Across the board, for example, respondents identified “superior product performance” and “superior product quality” as their top strategic goals. And they asserted that their two most important cultural attributes were “strong identification with the consumer/customer experience” and a “passion/pride in products.”

These assertions were confirmed by innovation executives we interviewed for the study. Fred Palensky, executive vice president of research and development and chief technology officer (CTO) at innovation leader 3M Company, for example, puts it this way:

“Our goal is to include the voice of the customer at the basic research level and throughout the product development cycle, to enable our technical people to actually see how their technologies work in various market conditions.”

If more companies could gain traction in closing both the strategic alignment and culture gaps to better realize these goals and attributes, not only would their financial performance improve, but the data suggests that the potential gains might be large enough to improve the overall growth rate of the global economy.

There is no statistically significant relationship between financial performance and innovation spending, in terms of either total R&D dollars or R&D as a percentage of revenues.

To that end, we continue to emphasize the key finding that our Global Innovation 1000 study of the world’s biggest spenders on research and development has reaffirmed in each of the past seven years: There is no statistically significant relationship between financial performance and innovation spending, in terms of either total R&D dollars or R&D as a percentage of revenues.
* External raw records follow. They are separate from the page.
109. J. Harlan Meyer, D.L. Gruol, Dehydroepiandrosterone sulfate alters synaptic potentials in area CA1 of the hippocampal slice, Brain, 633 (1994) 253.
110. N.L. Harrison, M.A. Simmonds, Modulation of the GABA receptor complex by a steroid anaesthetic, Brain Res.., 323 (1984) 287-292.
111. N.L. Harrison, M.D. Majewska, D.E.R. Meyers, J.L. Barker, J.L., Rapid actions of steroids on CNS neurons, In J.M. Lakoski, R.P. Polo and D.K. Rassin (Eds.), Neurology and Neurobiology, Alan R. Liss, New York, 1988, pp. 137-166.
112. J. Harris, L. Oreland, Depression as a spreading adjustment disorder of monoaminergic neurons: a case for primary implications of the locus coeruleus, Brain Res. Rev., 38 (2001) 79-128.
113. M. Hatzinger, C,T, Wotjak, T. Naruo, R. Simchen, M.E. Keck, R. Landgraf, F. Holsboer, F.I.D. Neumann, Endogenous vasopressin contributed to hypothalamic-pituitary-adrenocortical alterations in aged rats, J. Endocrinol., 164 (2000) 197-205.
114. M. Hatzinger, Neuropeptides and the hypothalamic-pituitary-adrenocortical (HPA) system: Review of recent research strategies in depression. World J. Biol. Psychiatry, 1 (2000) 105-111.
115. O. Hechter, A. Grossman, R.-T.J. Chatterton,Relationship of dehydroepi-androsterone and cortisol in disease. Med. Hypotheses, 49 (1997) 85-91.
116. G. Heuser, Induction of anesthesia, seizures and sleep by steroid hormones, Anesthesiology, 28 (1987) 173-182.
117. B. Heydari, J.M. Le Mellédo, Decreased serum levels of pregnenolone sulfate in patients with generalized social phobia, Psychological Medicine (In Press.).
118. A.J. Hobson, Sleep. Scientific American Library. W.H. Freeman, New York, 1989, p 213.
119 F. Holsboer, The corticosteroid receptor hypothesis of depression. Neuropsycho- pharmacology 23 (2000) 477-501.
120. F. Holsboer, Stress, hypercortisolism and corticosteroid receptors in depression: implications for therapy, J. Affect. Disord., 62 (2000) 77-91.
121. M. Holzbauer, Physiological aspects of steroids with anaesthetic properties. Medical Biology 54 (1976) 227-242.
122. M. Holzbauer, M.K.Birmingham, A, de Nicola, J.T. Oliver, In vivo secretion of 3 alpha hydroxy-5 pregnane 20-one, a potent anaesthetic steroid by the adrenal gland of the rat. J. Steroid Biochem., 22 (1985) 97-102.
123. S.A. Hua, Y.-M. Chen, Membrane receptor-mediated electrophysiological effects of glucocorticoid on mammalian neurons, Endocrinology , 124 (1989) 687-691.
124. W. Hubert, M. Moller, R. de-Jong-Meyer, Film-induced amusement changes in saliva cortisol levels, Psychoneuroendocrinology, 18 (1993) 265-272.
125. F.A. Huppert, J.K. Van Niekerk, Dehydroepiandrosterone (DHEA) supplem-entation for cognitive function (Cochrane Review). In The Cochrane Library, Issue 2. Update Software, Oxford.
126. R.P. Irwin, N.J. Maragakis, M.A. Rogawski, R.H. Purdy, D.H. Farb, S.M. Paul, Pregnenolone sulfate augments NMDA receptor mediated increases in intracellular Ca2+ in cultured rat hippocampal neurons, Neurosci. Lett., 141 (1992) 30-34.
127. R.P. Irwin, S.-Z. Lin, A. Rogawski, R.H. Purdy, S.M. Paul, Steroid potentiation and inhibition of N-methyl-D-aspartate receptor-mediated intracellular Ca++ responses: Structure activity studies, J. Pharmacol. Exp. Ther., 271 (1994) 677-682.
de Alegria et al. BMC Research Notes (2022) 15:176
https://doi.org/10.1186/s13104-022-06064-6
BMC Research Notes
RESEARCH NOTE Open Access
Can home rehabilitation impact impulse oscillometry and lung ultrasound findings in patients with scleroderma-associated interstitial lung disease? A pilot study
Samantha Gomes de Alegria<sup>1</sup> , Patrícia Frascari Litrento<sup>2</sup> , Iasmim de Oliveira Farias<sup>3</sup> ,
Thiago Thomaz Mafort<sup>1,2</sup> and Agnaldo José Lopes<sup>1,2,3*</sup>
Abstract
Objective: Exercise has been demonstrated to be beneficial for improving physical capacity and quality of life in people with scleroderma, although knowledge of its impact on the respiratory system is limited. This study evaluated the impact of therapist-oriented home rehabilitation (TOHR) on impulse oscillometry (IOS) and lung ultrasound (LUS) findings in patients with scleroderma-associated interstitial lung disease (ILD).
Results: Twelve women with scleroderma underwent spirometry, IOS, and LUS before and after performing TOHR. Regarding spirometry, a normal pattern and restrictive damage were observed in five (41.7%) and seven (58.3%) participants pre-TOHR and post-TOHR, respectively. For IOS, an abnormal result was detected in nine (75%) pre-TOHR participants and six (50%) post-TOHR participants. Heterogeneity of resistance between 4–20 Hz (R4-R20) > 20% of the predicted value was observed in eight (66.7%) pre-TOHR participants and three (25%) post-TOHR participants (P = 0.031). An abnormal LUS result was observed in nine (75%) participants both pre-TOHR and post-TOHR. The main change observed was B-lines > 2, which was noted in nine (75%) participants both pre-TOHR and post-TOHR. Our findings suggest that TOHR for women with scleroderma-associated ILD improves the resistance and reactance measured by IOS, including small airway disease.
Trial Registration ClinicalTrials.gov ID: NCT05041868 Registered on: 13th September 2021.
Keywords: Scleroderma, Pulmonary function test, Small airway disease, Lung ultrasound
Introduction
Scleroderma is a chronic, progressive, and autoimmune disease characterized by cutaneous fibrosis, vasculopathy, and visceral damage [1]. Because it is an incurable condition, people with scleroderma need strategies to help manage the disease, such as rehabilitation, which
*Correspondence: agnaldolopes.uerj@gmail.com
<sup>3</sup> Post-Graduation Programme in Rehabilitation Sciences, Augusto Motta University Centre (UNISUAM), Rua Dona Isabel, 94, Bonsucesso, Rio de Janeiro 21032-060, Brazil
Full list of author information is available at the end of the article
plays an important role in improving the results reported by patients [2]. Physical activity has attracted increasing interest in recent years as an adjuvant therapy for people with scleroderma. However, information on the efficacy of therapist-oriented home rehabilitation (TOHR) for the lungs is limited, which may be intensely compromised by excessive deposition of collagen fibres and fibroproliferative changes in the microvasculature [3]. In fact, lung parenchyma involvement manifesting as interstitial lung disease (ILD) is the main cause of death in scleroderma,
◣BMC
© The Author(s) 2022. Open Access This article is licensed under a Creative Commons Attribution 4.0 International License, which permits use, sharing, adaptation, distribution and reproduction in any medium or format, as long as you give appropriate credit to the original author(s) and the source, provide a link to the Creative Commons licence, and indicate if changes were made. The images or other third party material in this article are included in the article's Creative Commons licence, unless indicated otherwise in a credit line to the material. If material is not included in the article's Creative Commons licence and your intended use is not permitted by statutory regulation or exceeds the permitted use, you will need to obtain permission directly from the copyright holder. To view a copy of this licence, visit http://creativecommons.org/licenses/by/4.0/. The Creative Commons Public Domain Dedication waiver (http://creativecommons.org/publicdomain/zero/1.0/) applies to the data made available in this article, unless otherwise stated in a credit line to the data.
Many companies — notably, Apple — consistently underspend their peers on R&D investments while outperforming them on a broad range of measures of corporate success, such as revenue growth, profit growth, margins, and total shareholder return. Meanwhile, entire industries, such as pharmaceuticals, continue to devote relatively large shares of their resources to innovation, yet end up with much less to show for it than they — and their shareholders — might hope for.

Last year, we looked at the innovation capability sets companies put together, how they vary by innovation strategy, and which groups of capabilities can best enable companies to outperform their peers. This year, we took a different vantage point, analyzing the ways that critical organizational systems and cultural attributes support those capability sets that are most likely to promote innovation success.

The results suggest that the ways R&D managers and corporate decision makers think about their new products and services — and how they feel about intangibles such as risk, creativity, openness, and collaboration — are critical for success.

As part of this year’s study, we surveyed almost 600 innovation leaders in companies around the world, large and small, in every major industry sector. As noted, almost half of the companies reported inadequate strategic alignment and poor cultural support for their innovation strategies.